Bahaya Persaksian Palsu

Bahaya Persaksian Palsu

Allah Ta’ala berfirman,

ذَلِكَ وَمَن يُعَظِّمْ حُرُمَاتِ اللَّهِ فَهُوَ خَيْرٌ لَّهُ عِندَ رَبِّهِ وَأُحِلَّتْ لَكُمُ الْأَنْعَامُ إِلَّا مَا يُتْلَى عَلَيْكُمْ فَاجْتَنِبُوا الرِّجْسَ مِنَ الْأَوْثَانِ وَاجْتَنِبُوا قَوْلَ الزُّورِ

”Demikianlah (perintah Allah), dan barangsiapa mengagungkan apa-apa yang terhormat di sisi Allah, maka itu adalah lebih baik baginya di sisi Tuhannya. Dan telah dihalalkan bagi kamu semua binatang ternak, terkecuali yang diterangkan kepadamu keharamannya. Maka, jauhilah olehmu berhala-berhala yang najis itu dan jauhilah perkataan-perkataan dusta.” (QS. Al-Hajj: 30)

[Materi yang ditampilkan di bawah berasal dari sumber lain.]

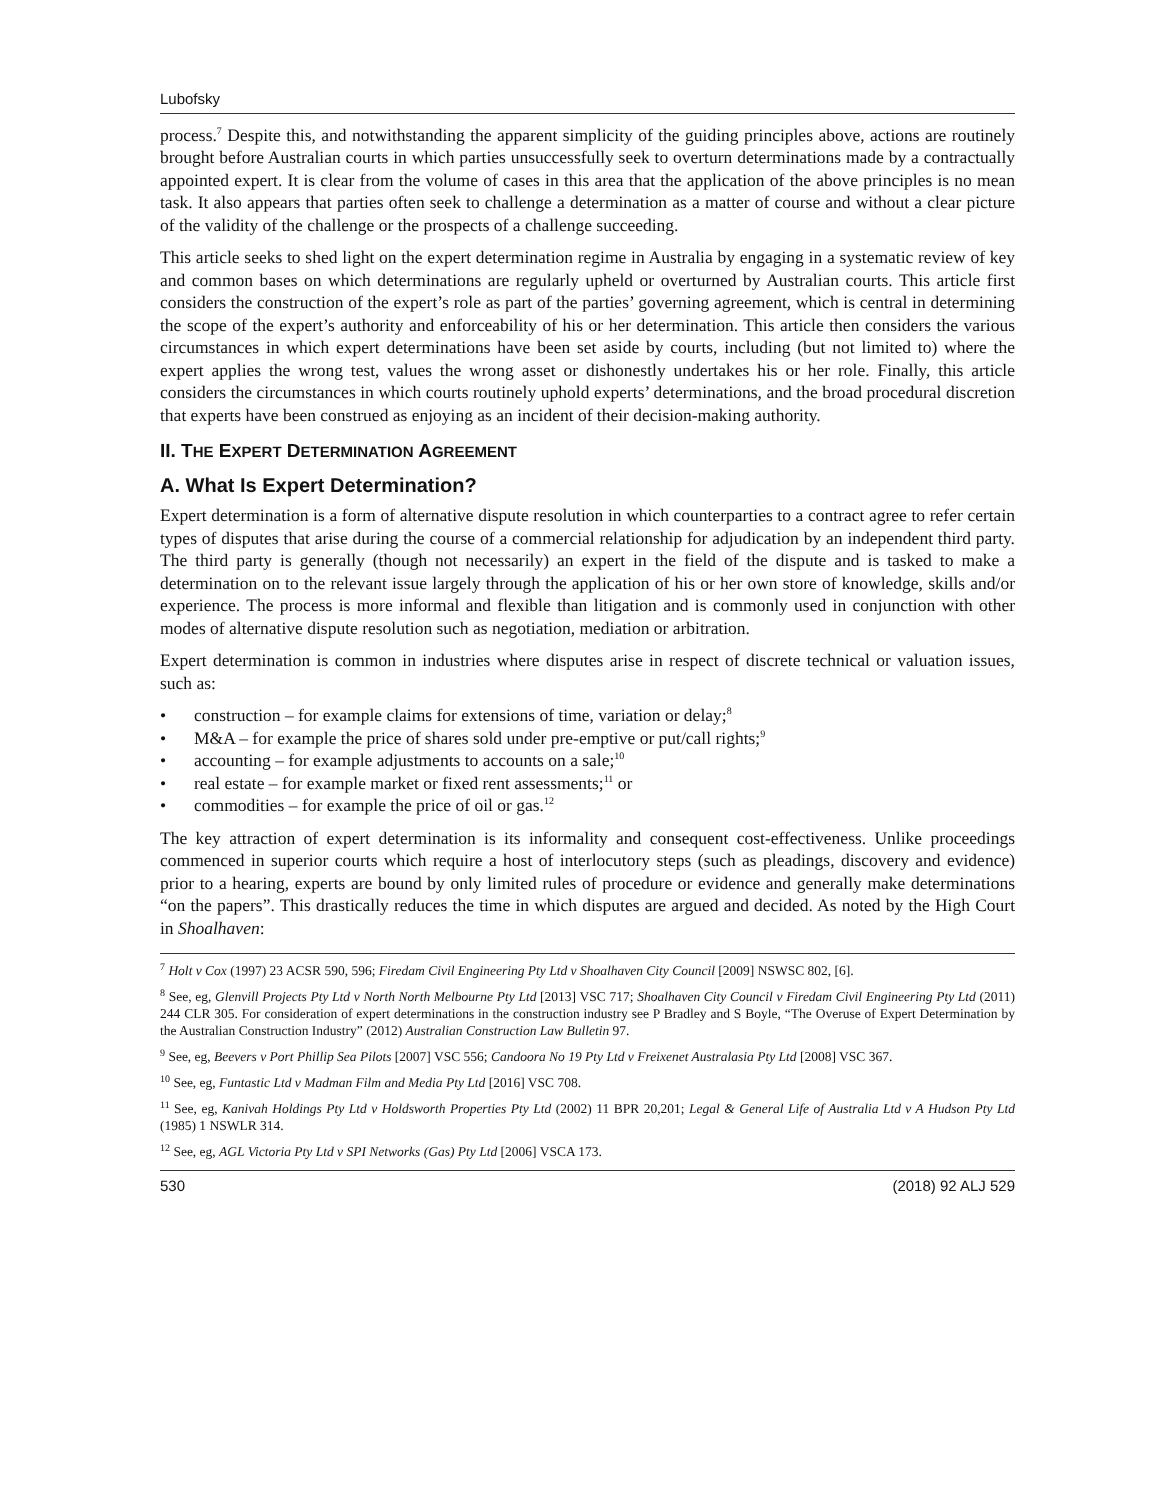Lubofsky
process.<sup>7</sup> Despite this, and notwithstanding the apparent simplicity of the guiding principles above, actions are routinely brought before Australian courts in which parties unsuccessfully seek to overturn determinations made by a contractually appointed expert. It is clear from the volume of cases in this area that the application of the above principles is no mean task. It also appears that parties often seek to challenge a determination as a matter of course and without a clear picture of the validity of the challenge or the prospects of a challenge succeeding.
This article seeks to shed light on the expert determination regime in Australia by engaging in a systematic review of key and common bases on which determinations are regularly upheld or overturned by Australian courts. This article first considers the construction of the expert’s role as part of the parties’ governing agreement, which is central in determining the scope of the expert’s authority and enforceability of his or her determination. This article then considers the various circumstances in which expert determinations have been set aside by courts, including (but not limited to) where the expert applies the wrong test, values the wrong asset or dishonestly undertakes his or her role. Finally, this article considers the circumstances in which courts routinely uphold experts’ determinations, and the broad procedural discretion that experts have been construed as enjoying as an incident of their decision-making authority.
II. THE EXPERT DETERMINATION AGREEMENT
A. What Is Expert Determination?
Expert determination is a form of alternative dispute resolution in which counterparties to a contract agree to refer certain types of disputes that arise during the course of a commercial relationship for adjudication by an independent third party. The third party is generally (though not necessarily) an expert in the field of the dispute and is tasked to make a determination on to the relevant issue largely through the application of his or her own store of knowledge, skills and/or experience. The process is more informal and flexible than litigation and is commonly used in conjunction with other modes of alternative dispute resolution such as negotiation, mediation or arbitration.
Expert determination is common in industries where disputes arise in respect of discrete technical or valuation issues, such as:
• construction – for example claims for extensions of time, variation or delay;<sup>8</sup>
• M&A – for example the price of shares sold under pre-emptive or put/call rights;<sup>9</sup>
• accounting – for example adjustments to accounts on a sale;<sup>10</sup>
• real estate – for example market or fixed rent assessments;<sup>11</sup> or
• commodities – for example the price of oil or gas.<sup>12</sup>
The key attraction of expert determination is its informality and consequent cost-effectiveness. Unlike proceedings commenced in superior courts which require a host of interlocutory steps (such as pleadings, discovery and evidence) prior to a hearing, experts are bound by only limited rules of procedure or evidence and generally make determinations “on the papers”. This drastically reduces the time in which disputes are argued and decided. As noted by the High Court in Shoalhaven:
<sup>7</sup> Holt v Cox (1997) 23 ACSR 590, 596; Firedam Civil Engineering Pty Ltd v Shoalhaven City Council [2009] NSWSC 802, [6].
<sup>8</sup> See, eg, Glenvill Projects Pty Ltd v North North Melbourne Pty Ltd [2013] VSC 717; Shoalhaven City Council v Firedam Civil Engineering Pty Ltd (2011) 244 CLR 305. For consideration of expert determinations in the construction industry see P Bradley and S Boyle, “The Overuse of Expert Determination by the Australian Construction Industry” (2012) Australian Construction Law Bulletin 97.
<sup>9</sup> See, eg, Beevers v Port Phillip Sea Pilots [2007] VSC 556; Candoora No 19 Pty Ltd v Freixenet Australasia Pty Ltd [2008] VSC 367.
<sup>10</sup> See, eg, Funtastic Ltd v Madman Film and Media Pty Ltd [2016] VSC 708.
<sup>11</sup> See, eg, Kanivah Holdings Pty Ltd v Holdsworth Properties Pty Ltd (2002) 11 BPR 20,201; Legal & General Life of Australia Ltd v A Hudson Pty Ltd (1985) 1 NSWLR 314.
<sup>12</sup> See, eg, AGL Victoria Pty Ltd v SPI Networks (Gas) Pty Ltd [2006] VSCA 173.
530 (2018) 92 ALJ 529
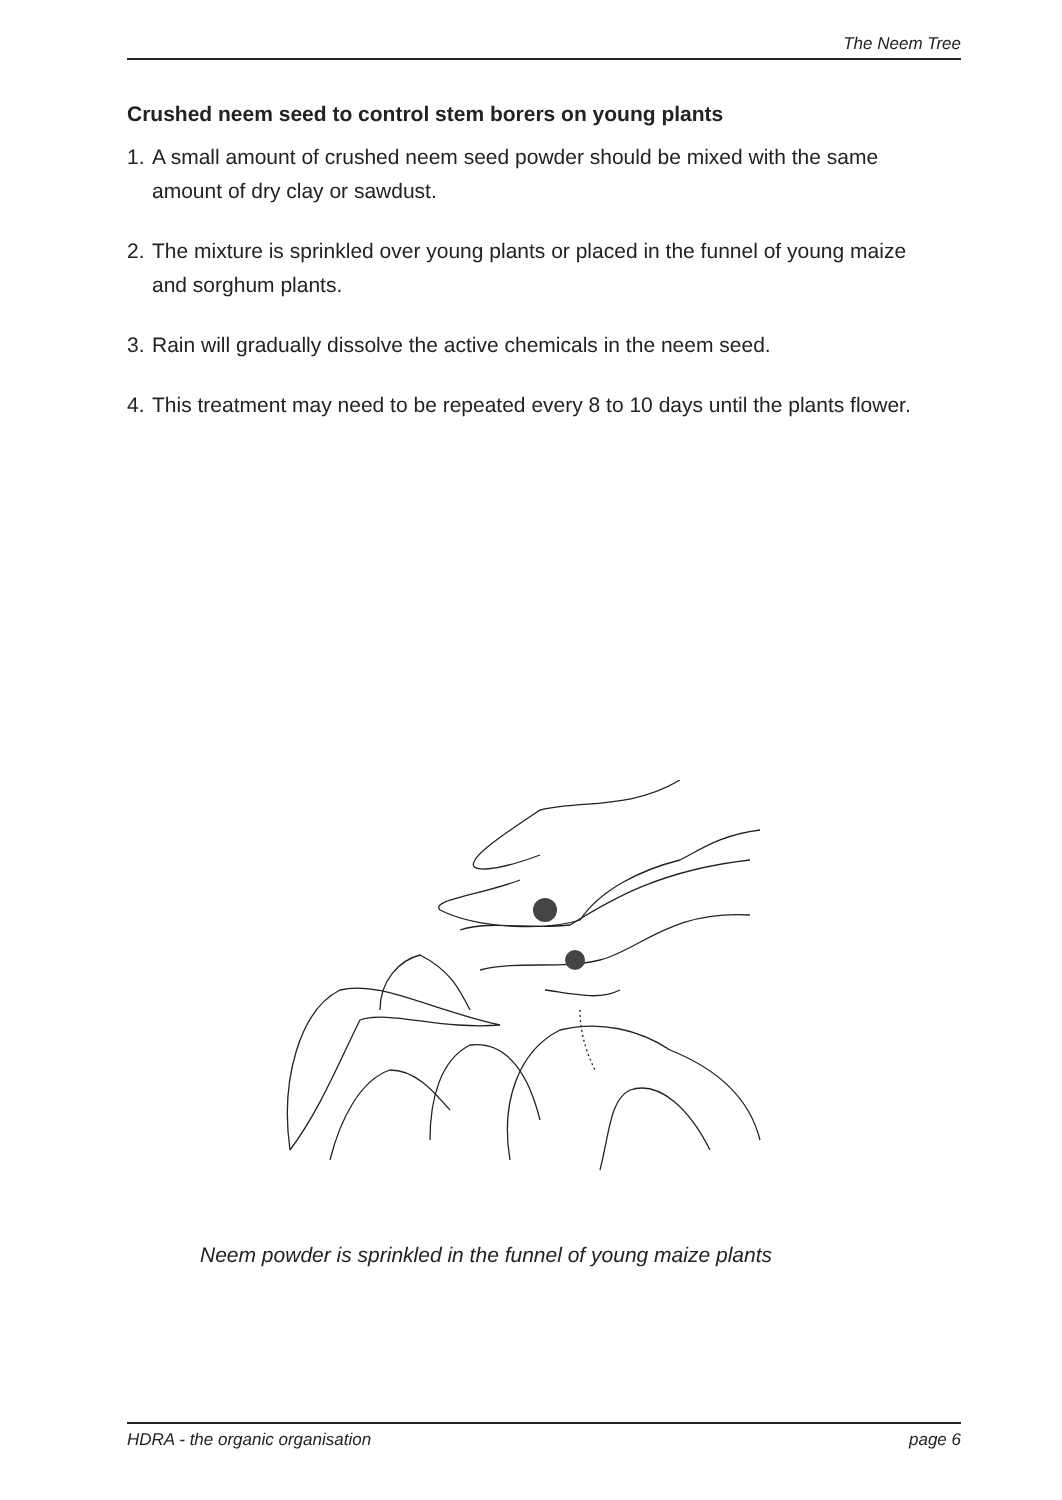The Neem Tree
Crushed neem seed to control stem borers on young plants
1. A small amount of crushed neem seed powder should be mixed with the same amount of dry clay or sawdust.
2. The mixture is sprinkled over young plants or placed in the funnel of young maize and sorghum plants.
3. Rain will gradually dissolve the active chemicals in the neem seed.
4. This treatment may need to be repeated every 8 to 10 days until the plants flower.
Neem powder is sprinkled in the funnel of young maize plants
HDRA - the organic organisation page 6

Dalam ayat ini, Allah Ta’ala menggandengkan perintah untuk menjauhi syirik dengan perintah menjauhi persaksian palsu (dusta). Hal ini menunjukkan besarnya dosa dan keharaman perkataan dan persaksian dusta (persaksian palsu).

Allah Ta’ala berfirman,

وَالَّذِينَ لَا يَشْهَدُونَ الزُّورَ وَإِذَا مَرُّوا بِاللَّغْوِ مَرُّوا كِرَاماً

”Dan orang-orang yang tidak menghadiri majelis dusta, dan apabila mereka bertemu dengan (orang-orang) yang mengerjakan perbuatan-perbuatan yang tidak berfaedah, mereka lalui (saja) dengan menjaga kehormatan dirinya.” (QS. Al-Furqan: 72)

Ayat ini menjadi dalil tentang haramnya orang yang menghadiri suatu majelis pertemuan yang berisi kedustaan dan kepalsuan. Jika menghadiri majelis yang berisi kedustaan saja dilarang, terlebih lagi (lebih ditekankan lagi haramnya) menjadi orang yang ikut-ikutan berkata dusta pada majelis atau pertemuan tersebut.

Adz-Dzahabi rahimahullah berkata bahwa saksi palsu menggabungkan beberapa dosa besar.

Pertama, seorang saksi palsu sama saja dengan berbuat kedustaan. Allah Ta’ala berfirman,

وَإِن يَكُ كَاذِباً فَعَلَيْهِ كَذِبُهُ وَإِن يَكُ صَادِقاً يُصِبْكُم بَعْضُ الَّذِي يَعِدُكُمْ إِنَّ اللَّهَ لَا يَهْدِي مَنْ هُوَ مُسْرِفٌ كَذَّابٌ

”Dan jika ia seorang pendusta, maka dialah yang menanggung (dosa) dustanya itu. Dan jika ia seorang yang benar, niscaya sebagian (bencana) yang diancamkannya kepadamu akan menimpamu. Sesungguhnya Allah tidak memberikan petunjuk kepada orang-orang yang melampaui batas lagi pendusta.” (QS. Al-Mukmin: 28)

Kedua, seorang saksi palsu berarti menzalimi orang lain dengan persaksiannya tersebut. Sehingga dengan persaksian palsunya tersebut, dia bisa mengambil harta, kehormatan, atau nyawa orang yang dizalimi.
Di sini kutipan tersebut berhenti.